### Data block
╔══
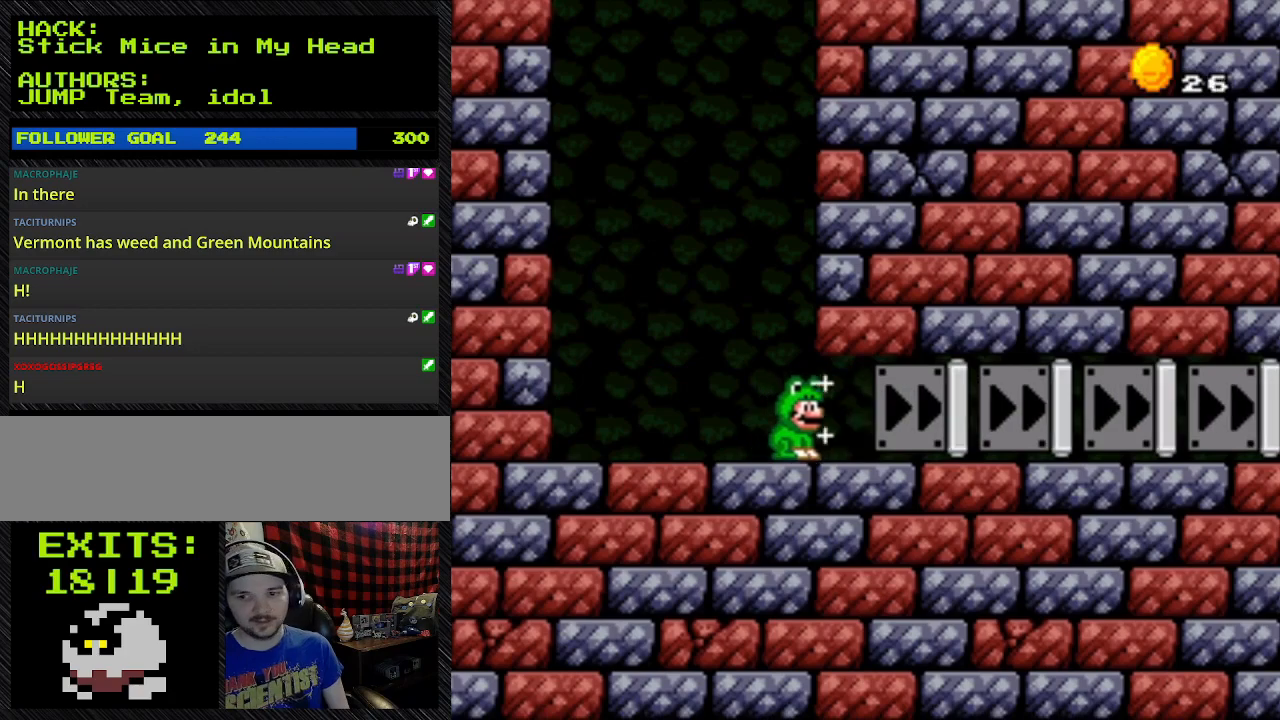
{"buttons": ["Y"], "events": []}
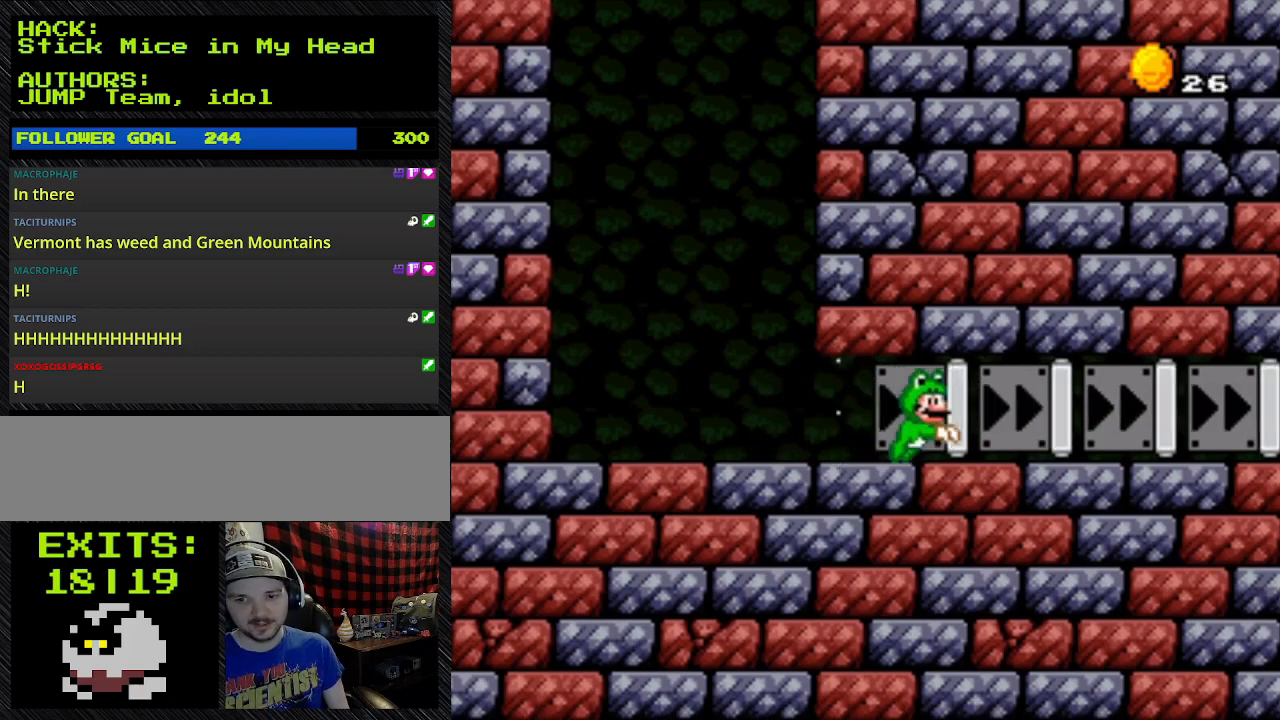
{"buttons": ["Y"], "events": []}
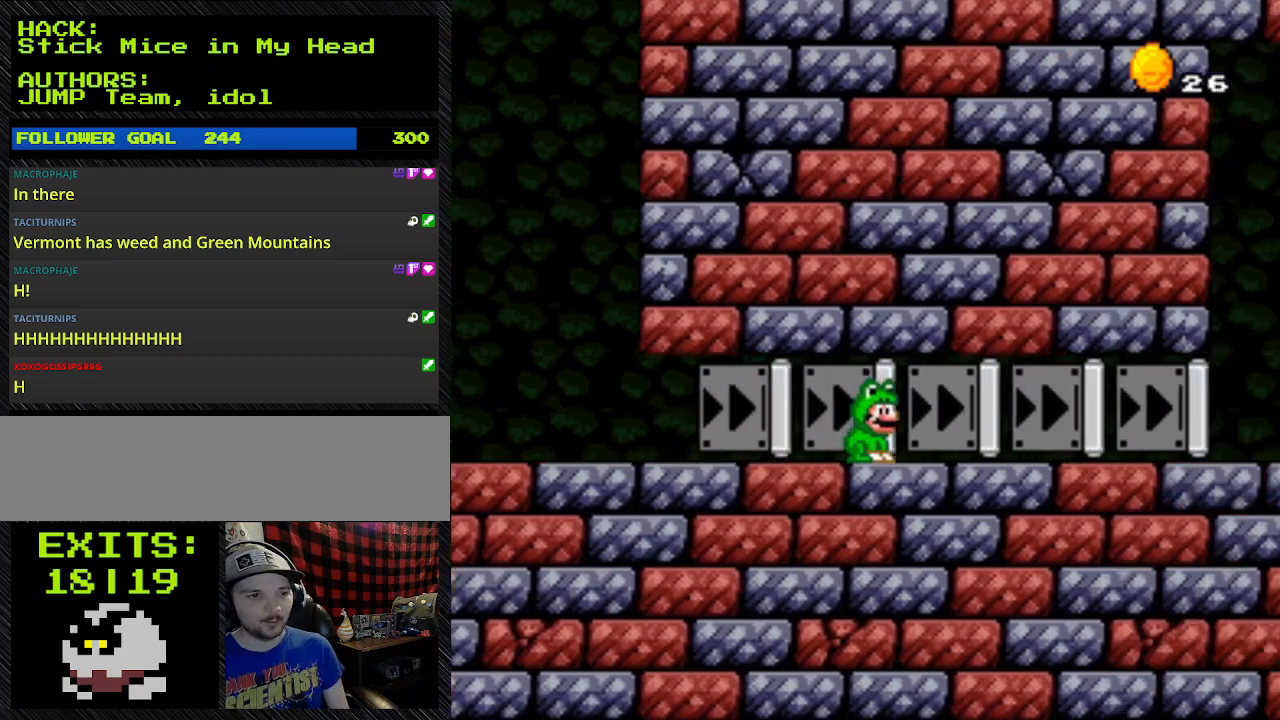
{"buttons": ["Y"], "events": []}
╚══
### What you will do
Repeat the listing exactly; do not print any picture.

### Response for this exercise
{"buttons": ["Y"], "events": []}
{"buttons": ["Y"], "events": []}
{"buttons": ["Y"], "events": []}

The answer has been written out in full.